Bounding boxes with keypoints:

--------------------------------------------------

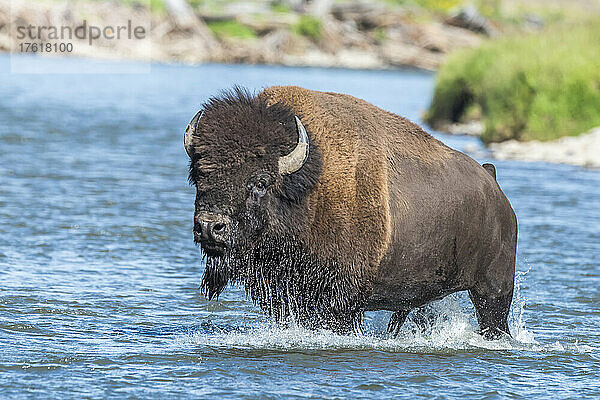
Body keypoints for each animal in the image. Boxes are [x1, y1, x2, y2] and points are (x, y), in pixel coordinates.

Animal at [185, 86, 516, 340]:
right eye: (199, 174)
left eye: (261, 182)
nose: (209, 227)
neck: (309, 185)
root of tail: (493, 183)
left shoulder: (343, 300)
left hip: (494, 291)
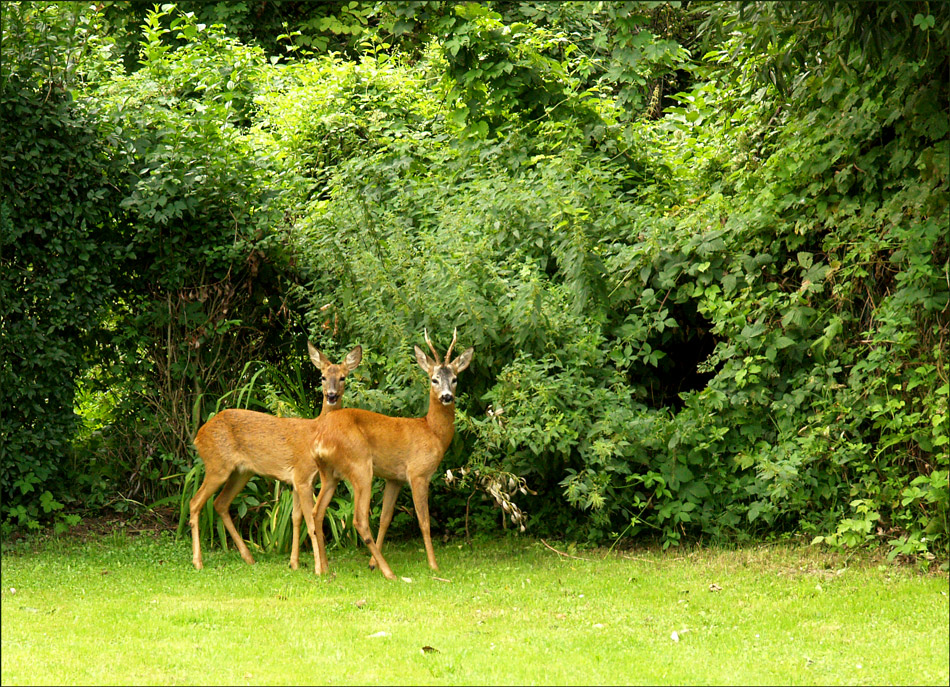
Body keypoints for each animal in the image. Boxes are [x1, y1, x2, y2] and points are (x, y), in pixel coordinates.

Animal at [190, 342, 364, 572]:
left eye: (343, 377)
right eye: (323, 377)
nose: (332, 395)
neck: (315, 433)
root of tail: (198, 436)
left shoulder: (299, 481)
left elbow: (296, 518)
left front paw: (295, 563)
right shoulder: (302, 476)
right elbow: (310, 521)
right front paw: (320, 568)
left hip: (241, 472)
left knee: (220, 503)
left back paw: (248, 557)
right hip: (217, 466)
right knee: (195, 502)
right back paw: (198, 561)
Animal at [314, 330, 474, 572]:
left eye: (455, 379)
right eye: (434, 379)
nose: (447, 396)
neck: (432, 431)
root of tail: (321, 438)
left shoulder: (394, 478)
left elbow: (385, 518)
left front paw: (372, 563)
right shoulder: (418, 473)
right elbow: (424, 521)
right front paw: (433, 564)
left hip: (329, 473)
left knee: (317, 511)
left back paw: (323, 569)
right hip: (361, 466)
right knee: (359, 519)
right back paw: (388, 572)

--------------------------------------------------

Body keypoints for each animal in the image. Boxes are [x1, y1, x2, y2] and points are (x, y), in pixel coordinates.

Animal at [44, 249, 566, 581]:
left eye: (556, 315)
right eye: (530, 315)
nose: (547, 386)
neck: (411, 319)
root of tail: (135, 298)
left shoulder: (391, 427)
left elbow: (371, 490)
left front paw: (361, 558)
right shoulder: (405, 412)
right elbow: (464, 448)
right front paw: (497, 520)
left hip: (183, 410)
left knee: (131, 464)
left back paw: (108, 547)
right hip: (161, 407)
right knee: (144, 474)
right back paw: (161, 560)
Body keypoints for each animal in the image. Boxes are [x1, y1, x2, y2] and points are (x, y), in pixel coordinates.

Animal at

--------------------------------------------------

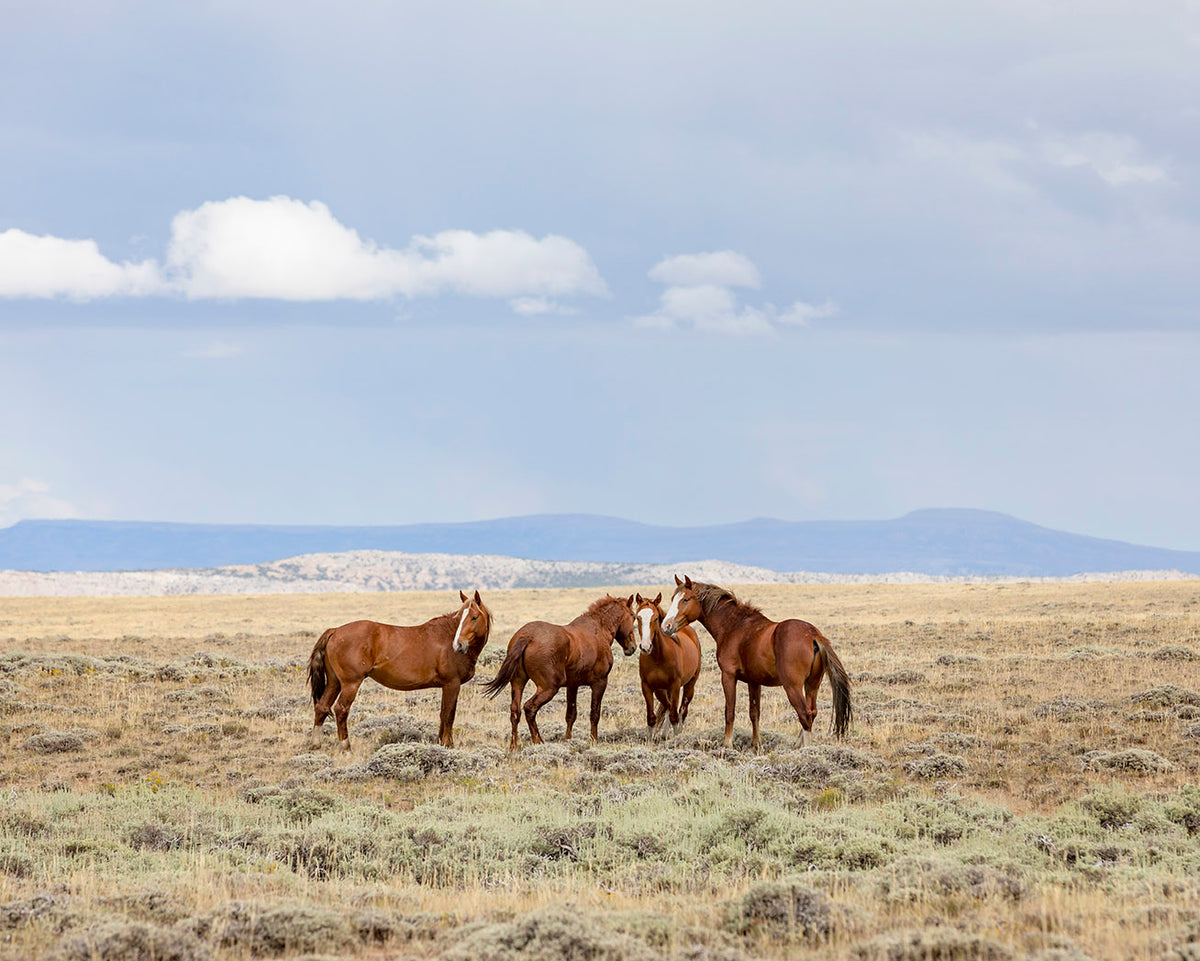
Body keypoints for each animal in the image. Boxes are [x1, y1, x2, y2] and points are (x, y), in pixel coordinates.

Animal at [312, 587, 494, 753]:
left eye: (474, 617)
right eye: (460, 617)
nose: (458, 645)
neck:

--------------------------------------------------

**WORK INSTRUCTIONS**
When the line with "nose: (447, 396)" is reached in the data above, begin copying, and stop after the line with "right back paw: (388, 572)"; copy each line exactly, both ends included.

**ANSWER TO THE PROBLEM**
nose: (447, 396)
neck: (432, 431)
root of tail: (321, 438)
left shoulder: (394, 478)
left elbow: (385, 518)
left front paw: (372, 563)
right shoulder: (418, 473)
right elbow: (424, 521)
right front paw: (433, 564)
left hip: (329, 473)
left knee: (317, 511)
left back paw: (323, 569)
right hip: (361, 466)
right knee: (359, 519)
right back paw: (388, 572)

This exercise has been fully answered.